Book-to-Film Traffic: Fiascoes and Pleasant Surprises
Sunday, March 5, 2006; Page BW09
BEST TO WORST
Myra Breckenridge (1970). Gore Vidal immediately disowned this mauling of his splendid comic novel, but who really could own it? It's like a horrible opium haze through which one catches glimpses of Raquel Welch, sharing sheets with a very young Farrah Fawcett, and a senescent wraith calling herself Mae West.
Alice's Adventures in Wonderland (1972). Have you ever seen children literally bent back by G-forces of boredom? That's what happened to my brother and me when we saw this movie for his 10th birthday. Lewis Carroll's classic should be a natural for the movies, but when it comes to finding a live-action equivalent, Hollywood keeps diving down the rabbit hole. This dreadful "musical" is only slightly worse than the 1933 version, with W.C. Fields as a dyspeptic Humpty Dumpty.
The Bonfire of the Vanities (1990). I'm in the minority that finds Tom Wolfe's satirical takedown of the Wall Street aristocracy overrated, but precious little of Wolfe's zesty wit or dead-on sociology finds its way into Brian de Palma's off-kilter movie. Starring a weirdly miscast Tom Hanks, this was a legendary failure that became (thanks to reporter Julie Salamon) a case study in literary-property mismanagement.
The Scarlet Letter (1995). If you wanted to make Nathaniel Hawthorne suffer as much as his Puritan protagonists, you would yank him through time and force him to endure Roland Joffé's soft-porn salmagundi, in which Hester Prynne (phlegmy-voiced Demi Moore) is drawn into adultery by a wittle orange birdie and saved from hanging by Indians. Oh, and that scarlet "A" turns out to be kind of a clip-on.
Midnight in the Garden of Good and Evil (1997). John Berendt's tale of lust, murder and cross-dressing in Savannah was one of the most enjoyable reads of 1993 -- and one of the most tedious movies of the 1990s. No amount of Johnny Mercer music could dispel the Spanish-moss torpor of Clint Eastwood's glacially paced flick.
WORST TO BEST
To Have and Have Not (1944).

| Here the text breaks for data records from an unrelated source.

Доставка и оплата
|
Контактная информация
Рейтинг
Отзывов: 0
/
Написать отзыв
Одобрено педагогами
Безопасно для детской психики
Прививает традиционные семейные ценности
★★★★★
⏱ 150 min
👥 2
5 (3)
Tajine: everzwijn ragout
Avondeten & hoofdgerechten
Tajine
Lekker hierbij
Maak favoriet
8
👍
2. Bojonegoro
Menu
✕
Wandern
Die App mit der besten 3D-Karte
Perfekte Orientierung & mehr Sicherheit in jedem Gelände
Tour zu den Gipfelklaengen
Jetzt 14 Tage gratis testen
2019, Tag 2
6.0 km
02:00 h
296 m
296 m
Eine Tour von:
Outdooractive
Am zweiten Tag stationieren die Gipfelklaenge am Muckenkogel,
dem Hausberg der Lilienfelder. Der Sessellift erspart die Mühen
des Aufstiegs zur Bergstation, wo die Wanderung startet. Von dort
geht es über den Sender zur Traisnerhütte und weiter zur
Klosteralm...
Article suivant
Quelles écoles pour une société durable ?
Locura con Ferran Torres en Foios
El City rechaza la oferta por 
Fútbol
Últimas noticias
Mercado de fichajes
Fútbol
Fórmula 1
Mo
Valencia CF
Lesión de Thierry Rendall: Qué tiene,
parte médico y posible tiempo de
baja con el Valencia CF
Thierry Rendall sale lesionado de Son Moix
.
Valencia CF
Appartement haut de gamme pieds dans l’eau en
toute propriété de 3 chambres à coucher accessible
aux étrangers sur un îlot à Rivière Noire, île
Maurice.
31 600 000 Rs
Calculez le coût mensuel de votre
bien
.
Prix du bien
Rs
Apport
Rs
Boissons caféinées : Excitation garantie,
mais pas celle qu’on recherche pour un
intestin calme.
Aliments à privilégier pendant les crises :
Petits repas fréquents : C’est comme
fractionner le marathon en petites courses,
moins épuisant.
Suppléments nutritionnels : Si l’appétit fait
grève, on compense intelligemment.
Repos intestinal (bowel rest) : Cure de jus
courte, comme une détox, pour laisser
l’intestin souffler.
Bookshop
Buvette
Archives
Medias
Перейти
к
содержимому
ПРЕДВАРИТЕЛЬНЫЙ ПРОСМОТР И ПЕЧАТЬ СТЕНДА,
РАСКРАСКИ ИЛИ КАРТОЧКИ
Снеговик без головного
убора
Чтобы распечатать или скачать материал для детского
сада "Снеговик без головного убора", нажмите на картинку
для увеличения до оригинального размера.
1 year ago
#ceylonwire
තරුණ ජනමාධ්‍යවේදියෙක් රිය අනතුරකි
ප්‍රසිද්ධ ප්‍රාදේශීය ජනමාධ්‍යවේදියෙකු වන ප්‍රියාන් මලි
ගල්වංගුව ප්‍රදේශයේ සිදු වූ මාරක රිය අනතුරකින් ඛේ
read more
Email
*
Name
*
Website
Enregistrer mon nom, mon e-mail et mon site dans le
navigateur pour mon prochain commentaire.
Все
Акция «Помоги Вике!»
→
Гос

Hemingway wrote it for quick bucks. Let's hope the money was good because the book was, in director Howard Hawks's fine parlance, "a piece of junk." Which didn't stop Hawks and co-screenwriter William Faulkner (yes, that Faulkner) from renovating it into a crackling Bogart-Bacall yarn that wisely jettisons nine-tenths of the original story and turns the rest into a batting cage of innuendo.
Touch of Evil (1958). "Pulp fiction" is all too apt a term for Whit Masterson's Badge of Evil , a shoot-'em-up that's worth less than the paper it's printed on. In the hands of the mercurial Orson Welles, it blooms into a gaudy, mesmerizing look at lives on the border. Peopled by debauched cops, tranny bikers and a gypsy fortune teller who looks an awful lot like Marlene Dietrich, this is a movie we're still catching up to.
Rosemary's Baby (1968). Ira Levin is the granddaddy of literary hacks, but somebody forgot to tell director Roman Polanski, who turned this devil-spawn scenario into a rich and deeply unsettling Gotham Guignol, rooted in motherhood's most primal terrors.
The Godfather (1972). Mario Puzo used to say that, if he'd known so many people would end up reading his Mafia pasta-boiler, he'd have "written it better." He didn't, and his subsequent books ( The Last Don , anyone?) were even worse. We can be grateful at least that he provided the scaffolding for Francis Ford Coppola's magnificent portrait of a family at war.
The Bridges of Madison County (1995). Robert James Waller pens the kind of sweat-lodge prose that gives men a bad name. But director and lead actor Clint Eastwood (redeeming himself for his Berendt botch) scraped away the book's crust of Y-chromosome fantasy and discovered an affecting midlife romance, with a luminous Meryl Streep at its center.